Exercise directions »
Begin at the line below that contains "Estimate the 3D" and write out every line from there to the end of the entries, exactly.

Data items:

>>>>

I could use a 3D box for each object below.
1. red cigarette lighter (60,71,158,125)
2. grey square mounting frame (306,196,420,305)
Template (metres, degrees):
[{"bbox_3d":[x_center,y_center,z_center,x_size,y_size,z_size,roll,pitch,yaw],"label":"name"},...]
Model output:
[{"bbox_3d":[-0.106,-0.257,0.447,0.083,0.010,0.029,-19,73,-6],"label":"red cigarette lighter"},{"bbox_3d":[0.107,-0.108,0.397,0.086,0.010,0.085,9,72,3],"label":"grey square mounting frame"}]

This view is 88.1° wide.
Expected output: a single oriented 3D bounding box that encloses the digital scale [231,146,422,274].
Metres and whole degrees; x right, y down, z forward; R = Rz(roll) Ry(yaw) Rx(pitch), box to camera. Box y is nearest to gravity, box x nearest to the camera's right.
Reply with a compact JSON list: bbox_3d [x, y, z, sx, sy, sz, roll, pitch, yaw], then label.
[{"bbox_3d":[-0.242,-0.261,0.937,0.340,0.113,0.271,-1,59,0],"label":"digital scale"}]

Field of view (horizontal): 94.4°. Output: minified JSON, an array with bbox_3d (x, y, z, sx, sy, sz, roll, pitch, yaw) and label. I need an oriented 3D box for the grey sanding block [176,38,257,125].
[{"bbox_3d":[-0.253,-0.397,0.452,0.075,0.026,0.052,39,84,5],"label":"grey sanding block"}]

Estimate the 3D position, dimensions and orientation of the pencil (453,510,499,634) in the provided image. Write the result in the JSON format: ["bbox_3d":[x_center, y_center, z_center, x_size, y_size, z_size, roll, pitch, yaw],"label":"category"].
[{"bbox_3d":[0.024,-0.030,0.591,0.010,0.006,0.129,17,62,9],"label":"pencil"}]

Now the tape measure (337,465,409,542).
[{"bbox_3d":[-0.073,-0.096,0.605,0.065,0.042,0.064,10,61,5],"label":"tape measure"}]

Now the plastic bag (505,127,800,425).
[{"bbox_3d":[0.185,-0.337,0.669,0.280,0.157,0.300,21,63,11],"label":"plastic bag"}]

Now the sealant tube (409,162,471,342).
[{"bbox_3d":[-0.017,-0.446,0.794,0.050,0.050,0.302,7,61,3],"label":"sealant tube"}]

<<<<

Result of this task »
Estimate the 3D position, dimensions and orientation of the pencil (453,510,499,634) in the provided image. Write the result in the JSON format: ["bbox_3d":[x_center, y_center, z_center, x_size, y_size, z_size, roll, pitch, yaw],"label":"category"].
[{"bbox_3d":[0.024,-0.030,0.591,0.010,0.006,0.129,17,62,9],"label":"pencil"}]

Now the tape measure (337,465,409,542).
[{"bbox_3d":[-0.073,-0.096,0.605,0.065,0.042,0.064,10,61,5],"label":"tape measure"}]

Now the plastic bag (505,127,800,425).
[{"bbox_3d":[0.185,-0.337,0.669,0.280,0.157,0.300,21,63,11],"label":"plastic bag"}]

Now the sealant tube (409,162,471,342).
[{"bbox_3d":[-0.017,-0.446,0.794,0.050,0.050,0.302,7,61,3],"label":"sealant tube"}]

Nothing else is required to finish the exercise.